Modern Slavery Prevalent in U.S., BYU Conference Told

Published on October 29, 2010 at 10:15AM

(PROVO)-Although vast strides have been made in alleviating slavery throughout the world, in the United States it is alive and well in various shapes and forms, Kevin Bales said in a human trafficking conference at Brigham Young University Thursday.

Bales, the president of the nonprofit Free the Slaves, said in modern times, slavery occurs more in recruiters showing up in villages around the world offering jobs.

Since many people are living in dire straits, despite the shady visage recruiters have, many people take a chance in order to give their families a better life.

Currently, what may be the largest U.S. human trafficking escapade in recorded history, involves Thais who were recruited by Beverly Hills, Calif.-based Global Horizons Inc. and eventually ended up working on hog and chicken farms in Utah.

As the Salt Lake Tribune reported, they mortgaged farms in Thailand to pay huge upfront fees to Global Horizon upon the guise from the company promising three years of high wages in the United States.

The Thais found that if they quit, they would lose their homes and farms and ultimately, were not paid at all after experiencing worsening conditions.

Roughly 60 Thais in Utah were able to attract help from Utah Legal Services and contacted officials concerning their plight.

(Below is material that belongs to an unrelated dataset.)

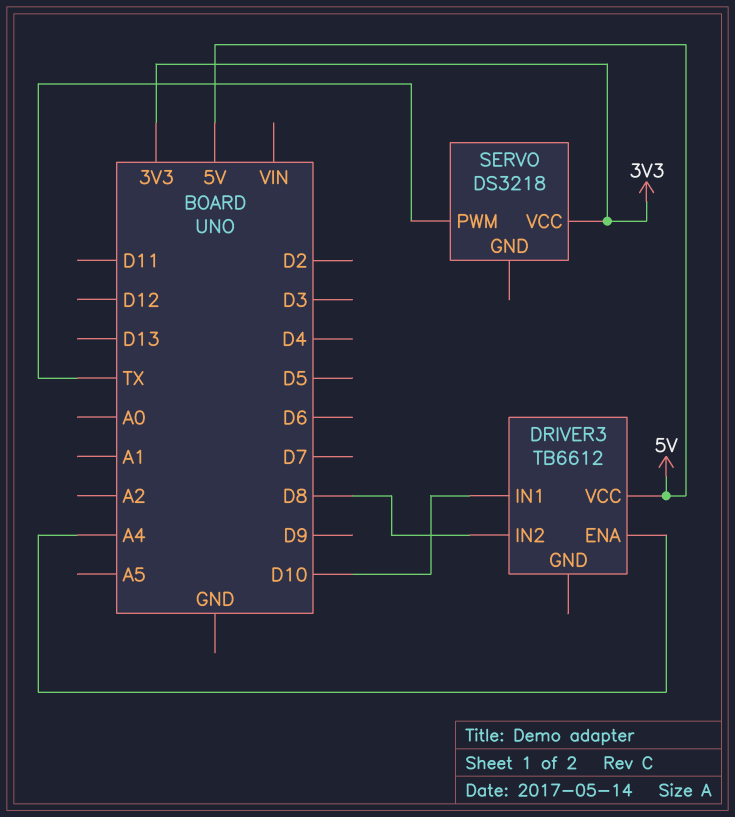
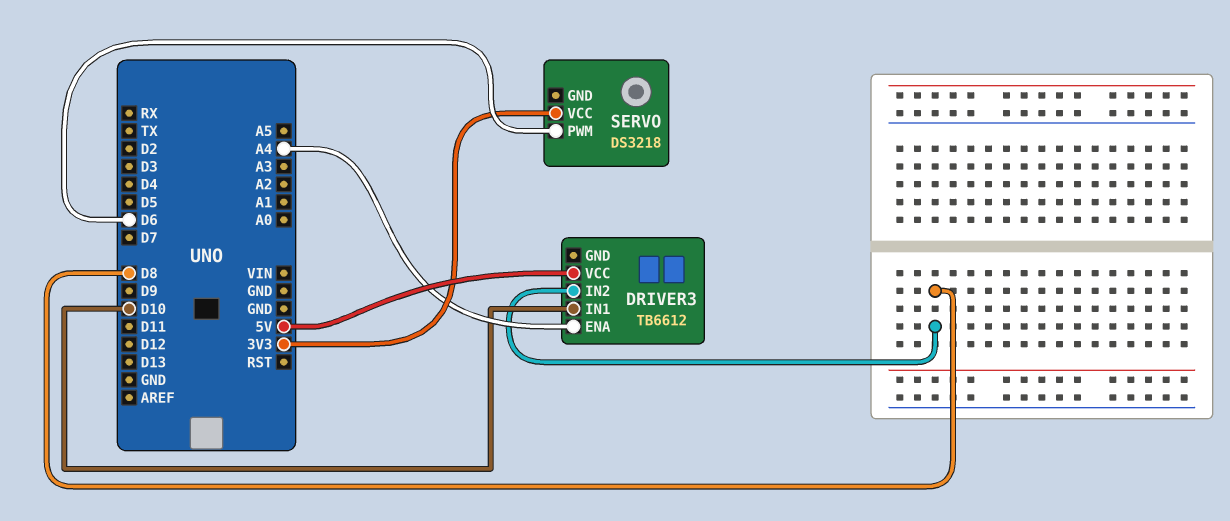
SERVO pin PWM: TX -> D6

Bales said some countries, including the U.S., don’t follow up well on workers brought into their boundaries, at least not poorer ones from developing countries.

Donna Hughes, a professor at the University of Rhode Island and international researcher of human trafficking, said many countries prosecute prostitutes but should drop charges against those who are human trafficking victims, while offering them compassion and help.